### Task prompt
Line by line, print the records exactly, and keep images out of the copy.

┄┄┄┄┄┄

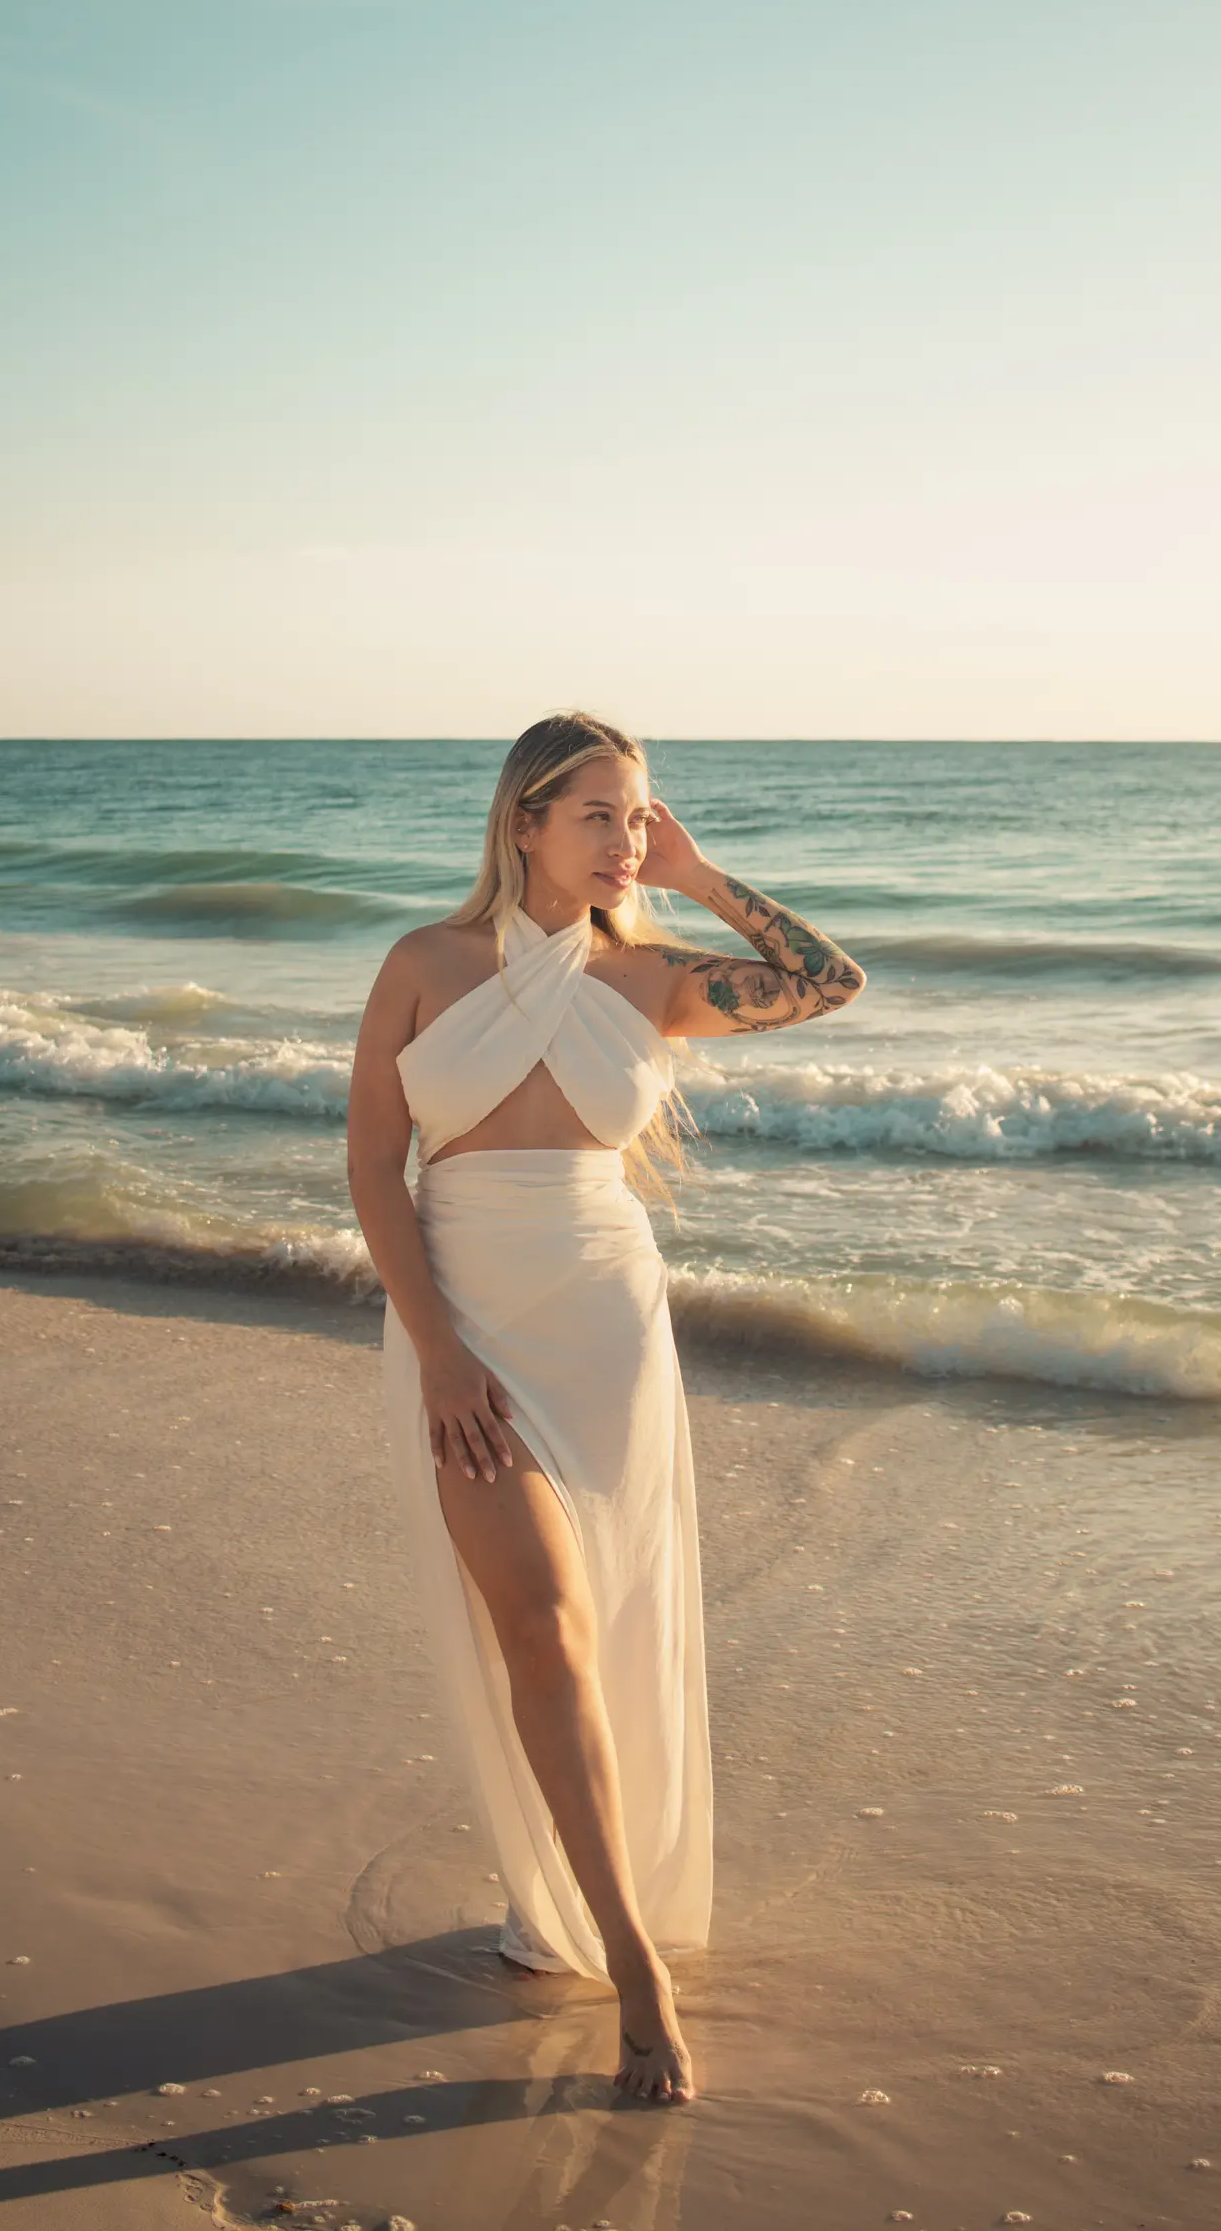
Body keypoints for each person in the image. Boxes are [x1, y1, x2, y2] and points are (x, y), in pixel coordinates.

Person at [346, 712, 866, 2104]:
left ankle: (592, 1917)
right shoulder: (422, 965)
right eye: (599, 814)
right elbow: (372, 1169)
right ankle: (634, 1970)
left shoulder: (651, 980)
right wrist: (440, 1349)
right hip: (463, 1322)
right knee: (545, 1625)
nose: (625, 838)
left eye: (639, 816)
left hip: (607, 1324)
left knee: (603, 1622)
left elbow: (831, 979)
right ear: (523, 821)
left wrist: (695, 877)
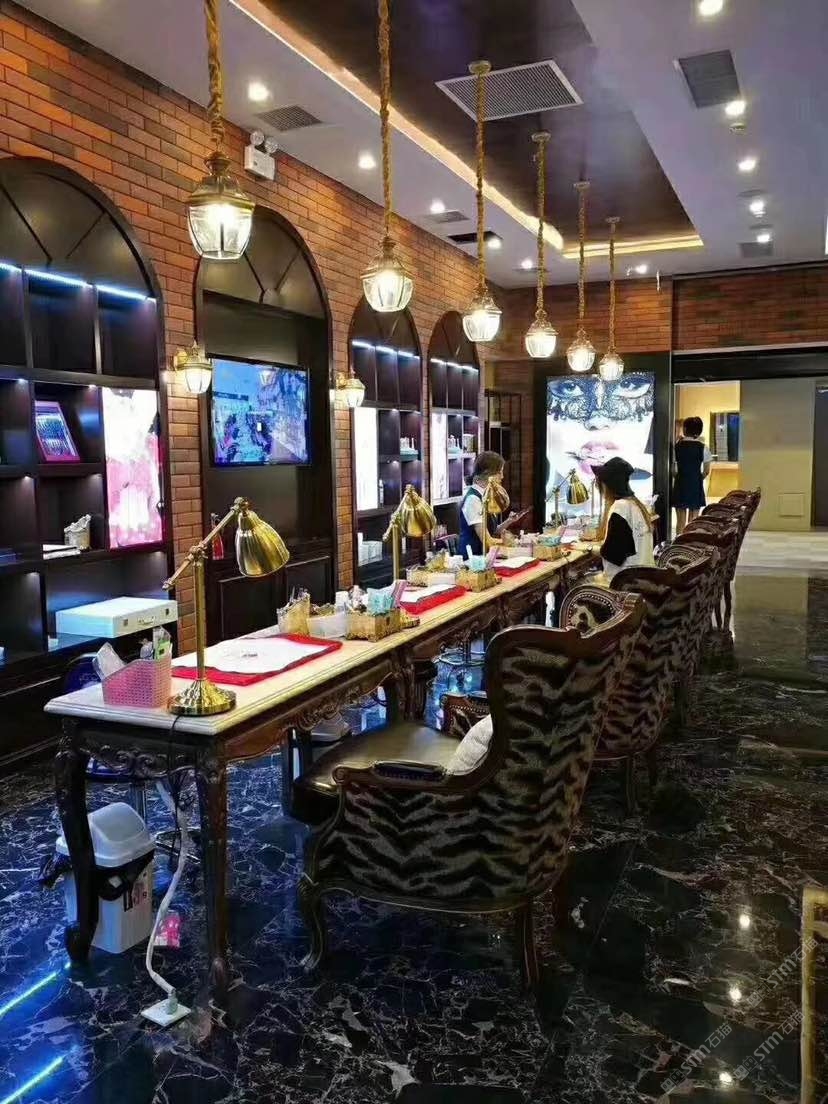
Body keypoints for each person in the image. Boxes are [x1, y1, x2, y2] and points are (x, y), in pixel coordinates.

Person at [593, 456, 654, 582]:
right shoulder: (635, 504)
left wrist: (589, 549)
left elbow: (614, 555)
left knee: (578, 581)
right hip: (645, 577)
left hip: (626, 582)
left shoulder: (620, 508)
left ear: (607, 485)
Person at [459, 451, 515, 557]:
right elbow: (487, 541)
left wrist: (509, 521)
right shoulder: (473, 499)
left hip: (485, 557)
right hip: (472, 560)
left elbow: (494, 531)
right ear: (487, 473)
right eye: (499, 472)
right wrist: (511, 543)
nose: (502, 477)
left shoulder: (486, 496)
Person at [672, 416, 711, 533]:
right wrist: (697, 478)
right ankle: (690, 542)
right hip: (695, 485)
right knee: (693, 521)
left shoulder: (677, 447)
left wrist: (679, 477)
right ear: (699, 430)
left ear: (684, 429)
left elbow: (673, 470)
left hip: (680, 484)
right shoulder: (703, 448)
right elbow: (706, 471)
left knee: (680, 521)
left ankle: (679, 541)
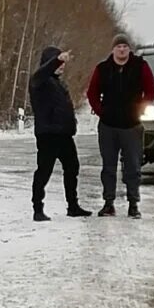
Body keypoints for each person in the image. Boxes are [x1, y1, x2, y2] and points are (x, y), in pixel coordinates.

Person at [84, 33, 154, 219]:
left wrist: (140, 108)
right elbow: (92, 93)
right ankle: (108, 203)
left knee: (133, 166)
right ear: (113, 49)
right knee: (108, 167)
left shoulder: (140, 66)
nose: (122, 49)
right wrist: (101, 111)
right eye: (118, 46)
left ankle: (133, 204)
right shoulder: (103, 68)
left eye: (125, 46)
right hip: (108, 125)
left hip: (132, 125)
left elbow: (151, 90)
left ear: (129, 49)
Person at [29, 46, 91, 222]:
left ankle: (73, 206)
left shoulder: (58, 83)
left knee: (72, 168)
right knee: (44, 171)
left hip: (64, 134)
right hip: (48, 134)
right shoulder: (39, 81)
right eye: (59, 62)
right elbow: (42, 72)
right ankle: (37, 209)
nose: (62, 66)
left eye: (63, 63)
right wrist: (57, 59)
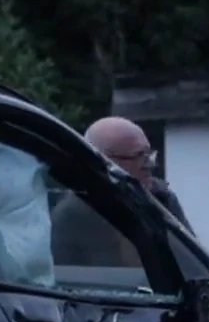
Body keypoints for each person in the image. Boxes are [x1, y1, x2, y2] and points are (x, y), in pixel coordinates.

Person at [51, 116, 194, 271]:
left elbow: (194, 263)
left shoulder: (162, 200)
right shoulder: (71, 216)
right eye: (139, 156)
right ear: (104, 162)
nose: (150, 164)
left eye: (149, 154)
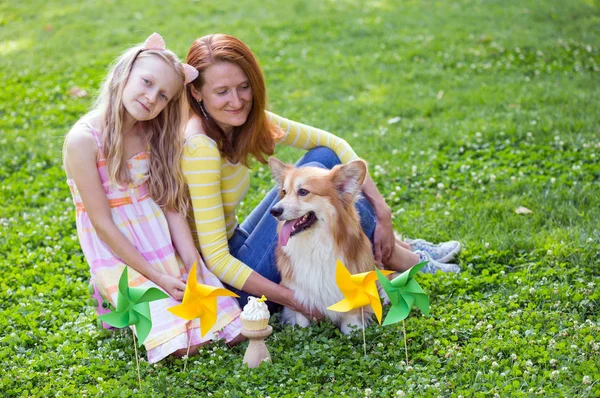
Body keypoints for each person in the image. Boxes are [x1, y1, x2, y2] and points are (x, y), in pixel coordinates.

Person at [182, 34, 460, 319]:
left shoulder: (242, 121)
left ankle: (399, 247)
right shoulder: (200, 148)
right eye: (222, 92)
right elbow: (216, 259)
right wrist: (293, 300)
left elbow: (335, 146)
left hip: (236, 241)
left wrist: (383, 210)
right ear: (196, 93)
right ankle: (402, 258)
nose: (237, 100)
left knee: (326, 165)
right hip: (225, 281)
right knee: (330, 193)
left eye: (244, 87)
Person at [63, 33, 244, 363]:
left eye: (163, 96)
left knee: (229, 328)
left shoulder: (154, 133)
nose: (151, 98)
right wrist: (157, 277)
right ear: (125, 73)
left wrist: (193, 264)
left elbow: (170, 206)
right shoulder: (83, 140)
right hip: (119, 250)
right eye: (146, 83)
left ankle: (132, 296)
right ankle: (107, 289)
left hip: (159, 240)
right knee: (184, 346)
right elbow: (102, 224)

┄┄┄┄┄┄

### Solution below
Body keypoints for each person in the image. Boxes are [x1, y1, x2, y2] and points are (x, y), in pixel coordinates.

Person at [346, 712, 866, 2104]:
left ankle: (592, 1917)
right shoulder: (422, 965)
right eye: (599, 814)
right elbow: (372, 1169)
right ankle: (634, 1970)
left shoulder: (651, 980)
right wrist: (440, 1349)
right hip: (463, 1322)
right knee: (545, 1625)
nose: (625, 838)
left eye: (639, 816)
left hip: (607, 1324)
left knee: (603, 1622)
left elbow: (831, 979)
right ear: (523, 821)
left wrist: (695, 877)
Body keypoints for each person in the image. Boxes are [x1, y1, x2, y2] and points are (x, y), in pixel coordinates.

Person at [593, 456, 654, 582]:
right shoulder: (635, 504)
left wrist: (589, 549)
left elbow: (614, 555)
left knee: (578, 581)
right hip: (645, 577)
left hip: (626, 582)
left shoulder: (620, 508)
left ear: (607, 485)
Person at [459, 451, 515, 557]:
right elbow: (487, 541)
left wrist: (509, 521)
right shoulder: (473, 499)
left hip: (485, 557)
right hip: (472, 560)
left elbow: (494, 531)
right ear: (487, 473)
right eye: (499, 472)
right wrist: (511, 543)
nose: (502, 477)
left shoulder: (486, 496)
Person at [672, 416, 711, 533]:
right wrist: (697, 478)
right ankle: (690, 542)
right hip: (695, 485)
right knee: (693, 521)
left shoulder: (677, 447)
left wrist: (679, 477)
right ear: (699, 430)
left ear: (684, 429)
left elbow: (673, 470)
left hip: (680, 484)
right shoulder: (703, 448)
right elbow: (706, 471)
left knee: (680, 521)
left ankle: (679, 541)
Body keypoints for each person in the image. Boxes are [x1, y1, x2, y2] and points are (x, y), in pixel coordinates.

Person at [84, 33, 154, 219]:
left wrist: (140, 108)
right elbow: (92, 93)
right ankle: (108, 203)
left knee: (133, 166)
right ear: (113, 49)
right knee: (108, 167)
left shoulder: (140, 66)
nose: (122, 49)
right wrist: (101, 111)
right eye: (118, 46)
left ankle: (133, 204)
right shoulder: (103, 68)
left eye: (125, 46)
right hip: (108, 125)
left hip: (132, 125)
left elbow: (151, 90)
left ear: (129, 49)
Person at [29, 46, 91, 222]:
left ankle: (73, 206)
left shoulder: (58, 83)
left knee: (72, 168)
right knee: (44, 171)
left hip: (64, 134)
right hip: (48, 134)
right shoulder: (39, 81)
right eye: (59, 62)
right elbow: (42, 72)
right ankle: (37, 209)
nose: (62, 66)
left eye: (63, 63)
right wrist: (57, 59)
Body keypoints for each person in the image. Boxes are [x1, y1, x2, y2] and points are (x, y), in pixel coordinates.

Person at [51, 116, 194, 271]:
left elbow: (194, 263)
left shoulder: (162, 200)
right shoulder: (71, 216)
right eye: (139, 156)
right ear: (104, 162)
nose: (150, 164)
left eye: (149, 154)
Body keypoints for each person in the image. Boxes are [x1, y1, x2, y2] and points are (x, y), in pixel coordinates.

Person at [182, 34, 460, 319]:
left shoulder: (242, 121)
left ankle: (399, 247)
right shoulder: (200, 148)
right eye: (222, 92)
right elbow: (216, 259)
right wrist: (293, 300)
left elbow: (335, 146)
left hip: (236, 241)
left wrist: (383, 210)
right ear: (196, 93)
right ankle: (402, 258)
nose: (237, 100)
left knee: (326, 165)
right hip: (225, 281)
right knee: (330, 193)
left eye: (244, 87)
Person at [63, 33, 244, 363]:
left eye: (163, 96)
left knee: (229, 328)
left shoulder: (154, 133)
nose: (151, 98)
right wrist: (157, 277)
right ear: (125, 73)
left wrist: (193, 264)
left elbow: (170, 206)
right shoulder: (83, 140)
right hip: (119, 250)
right eye: (146, 83)
left ankle: (132, 296)
right ankle: (107, 289)
left hip: (159, 240)
right knee: (184, 346)
right elbow: (102, 224)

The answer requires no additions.